Problem details: Repeat exactly, and only, the lines of the entries below from the one with "Barcaldine: 266 -> 267" through the one with "ПЕЧЕНЬЕ: 2.5 -> 0", both ends included.

Data for review:
================

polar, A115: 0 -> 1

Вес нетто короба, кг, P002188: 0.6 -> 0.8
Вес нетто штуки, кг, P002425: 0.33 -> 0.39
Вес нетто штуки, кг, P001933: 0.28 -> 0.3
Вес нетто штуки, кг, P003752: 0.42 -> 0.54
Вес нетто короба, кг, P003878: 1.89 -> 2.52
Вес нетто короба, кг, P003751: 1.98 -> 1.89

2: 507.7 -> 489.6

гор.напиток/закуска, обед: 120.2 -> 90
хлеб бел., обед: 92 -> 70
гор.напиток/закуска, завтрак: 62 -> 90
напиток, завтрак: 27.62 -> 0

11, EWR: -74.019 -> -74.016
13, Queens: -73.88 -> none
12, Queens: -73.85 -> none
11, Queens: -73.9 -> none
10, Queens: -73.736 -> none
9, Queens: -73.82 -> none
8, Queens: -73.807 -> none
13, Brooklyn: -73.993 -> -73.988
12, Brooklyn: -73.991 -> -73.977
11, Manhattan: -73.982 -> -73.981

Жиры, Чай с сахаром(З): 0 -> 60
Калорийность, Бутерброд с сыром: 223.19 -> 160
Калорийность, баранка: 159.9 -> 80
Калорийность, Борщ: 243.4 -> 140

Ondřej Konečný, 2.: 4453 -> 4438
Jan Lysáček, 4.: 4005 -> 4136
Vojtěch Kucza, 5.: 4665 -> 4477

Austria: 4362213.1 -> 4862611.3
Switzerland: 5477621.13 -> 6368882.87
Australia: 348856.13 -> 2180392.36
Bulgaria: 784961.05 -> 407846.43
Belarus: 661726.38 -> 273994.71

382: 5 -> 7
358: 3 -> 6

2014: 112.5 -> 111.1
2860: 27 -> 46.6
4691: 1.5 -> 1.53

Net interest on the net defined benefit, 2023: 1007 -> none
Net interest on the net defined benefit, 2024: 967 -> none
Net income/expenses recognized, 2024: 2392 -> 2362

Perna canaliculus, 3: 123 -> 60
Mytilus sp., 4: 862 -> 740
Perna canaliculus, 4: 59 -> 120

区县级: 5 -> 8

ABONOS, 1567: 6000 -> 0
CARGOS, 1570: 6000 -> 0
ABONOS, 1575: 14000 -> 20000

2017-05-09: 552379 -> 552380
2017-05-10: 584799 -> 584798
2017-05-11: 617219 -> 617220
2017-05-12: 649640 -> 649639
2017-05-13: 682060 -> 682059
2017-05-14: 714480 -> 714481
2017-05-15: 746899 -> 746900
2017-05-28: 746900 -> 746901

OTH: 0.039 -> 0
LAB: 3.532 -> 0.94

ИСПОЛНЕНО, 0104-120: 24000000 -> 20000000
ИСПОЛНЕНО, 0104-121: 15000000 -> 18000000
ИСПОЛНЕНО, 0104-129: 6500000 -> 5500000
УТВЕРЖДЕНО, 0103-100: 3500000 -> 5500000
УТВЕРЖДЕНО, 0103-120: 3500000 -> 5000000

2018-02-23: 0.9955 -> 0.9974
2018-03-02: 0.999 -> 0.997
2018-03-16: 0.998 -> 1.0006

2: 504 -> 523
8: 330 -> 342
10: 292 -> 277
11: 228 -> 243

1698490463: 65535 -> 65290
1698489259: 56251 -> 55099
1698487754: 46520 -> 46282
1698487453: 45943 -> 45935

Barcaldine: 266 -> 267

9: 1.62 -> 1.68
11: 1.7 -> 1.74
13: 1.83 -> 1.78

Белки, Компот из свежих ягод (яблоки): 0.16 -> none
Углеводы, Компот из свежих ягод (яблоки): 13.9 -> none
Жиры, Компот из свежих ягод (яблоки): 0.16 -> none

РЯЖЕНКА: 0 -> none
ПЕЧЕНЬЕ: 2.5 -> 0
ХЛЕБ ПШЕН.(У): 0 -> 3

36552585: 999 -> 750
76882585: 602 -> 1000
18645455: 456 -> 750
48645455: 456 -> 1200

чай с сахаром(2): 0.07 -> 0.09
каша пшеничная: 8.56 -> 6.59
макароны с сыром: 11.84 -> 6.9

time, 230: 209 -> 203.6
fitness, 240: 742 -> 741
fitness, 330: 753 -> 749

================

Result:
Barcaldine: 266 -> 267

9: 1.62 -> 1.68
11: 1.7 -> 1.74
13: 1.83 -> 1.78

Белки, Компот из свежих ягод (яблоки): 0.16 -> none
Углеводы, Компот из свежих ягод (яблоки): 13.9 -> none
Жиры, Компот из свежих ягод (яблоки): 0.16 -> none

РЯЖЕНКА: 0 -> none
ПЕЧЕНЬЕ: 2.5 -> 0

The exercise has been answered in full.